**TEXT SEGMENT:**
Segment Open

Karen, I want to say something pretty pointed here. But please hear my heart. It has become obvious to me that you have bought into the feminist movement hook, line, and sinker and have come out on the other side thinking that unless a man says "you are equal" in every way they are trying to control you, put you down, etc. You have not been able to see (or at least have been unwilling to see) that I am placing women in a more esteemed role than even you are!!! GOD certainly places women in a more esteemed role than the feminist movement does. It is very possible that I may have more respect for you as a woman than you have for yourself. Otherwise you would not feel compelled to pick a fight with a complete stranger on the internet who actually goes out of his way to explain how wonderful women are in their distinctive nature from men.
One more thing. In a previous email I asked if you were married. If you are, you will certainly understand what I am about to say.
There are traits my wife has that are distinctly feminine that I wish I had. But I don't. So I am glad I have her. Likewise, my wife recognized traits in me, things that are clearly masculine that she does not have, and she is glad she has me.
Why is that have to be a negative thing?
Chris
Chris,
I am sorry you feel that way. Did I not say that I saw no point in arguing with you about this? I still view your comments as misogynistic.

Segment Closed

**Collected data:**

Segment Open

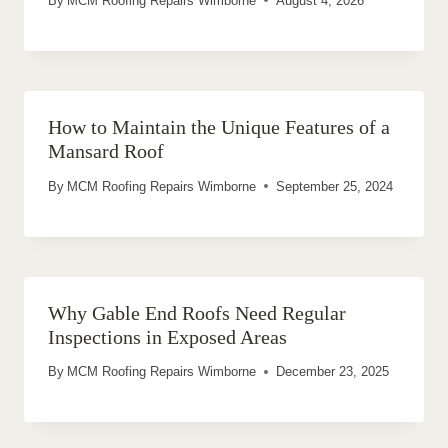
By
MCM Roofing Repairs Wimborne
August 4, 2026
How to Maintain the Unique Features of a
Mansard Roof
By
MCM Roofing Repairs Wimborne
September 25, 2024
Why Gable End Roofs Need Regular
Inspections in Exposed Areas
By
MCM Roofing Repairs Wimborne
December 23, 2025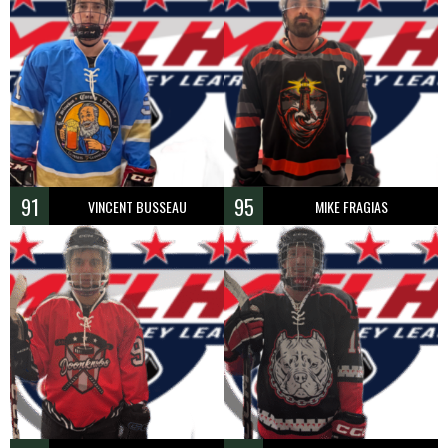
91
95
VINCENT BUSSEAU
MIKE FRAGIAS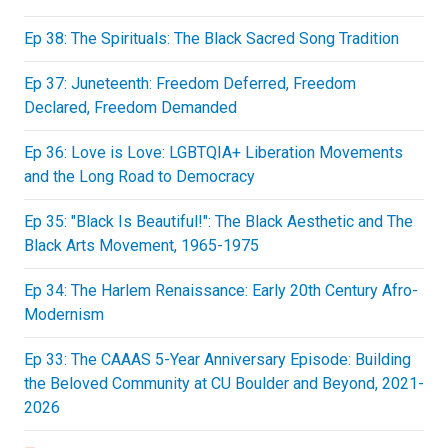
Ep 38: The Spirituals: The Black Sacred Song Tradition
Ep 37: Juneteenth: Freedom Deferred, Freedom
Declared, Freedom Demanded
Ep 36: Love is Love: LGBTQIA+ Liberation Movements
and the Long Road to Democracy
Ep 35: "Black Is Beautiful!": The Black Aesthetic and The
Black Arts Movement, 1965-1975
Ep 34: The Harlem Renaissance: Early 20th Century Afro-
Modernism
Ep 33: The CAAAS 5-Year Anniversary Episode: Building
the Beloved Community at CU Boulder and Beyond, 2021-
2026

Segment Closed

**WRITTEN TASK 1:** In the email exchange, what had Chris asked in a previous email?
**WRITTEN TASK 2:** Do these statements agree with the email exchange? Answer yes or no for each, quoting the words that decide it. (a) Chris says there are feminine traits of his wife's that he wishes he had. (b) The reply addressed to Chris says it no longer views his comments as misogynistic. (c) Chris says God places women in a less esteemed role than the feminist movement does.
**WRITTEN TASK 3:** Retype the part of the email exchange starting at "There are traits" and ending at "she has me.".

**TASK ANSWER 1:** He had asked whether Karen was married.

**TASK ANSWER 2:**
(a) Yes: "There are traits my wife has that are distinctly feminine that I wish I had."
(b) No: "I still view your comments as misogynistic."
(c) No: "GOD certainly places women in a more esteemed role than the feminist movement does."

**TASK ANSWER 3:**
There are traits my wife has that are distinctly feminine that I wish I had. But I don't. So I am glad I have her. Likewise, my wife recognized traits in me, things that are clearly masculine that she does not have, and she is glad she has me.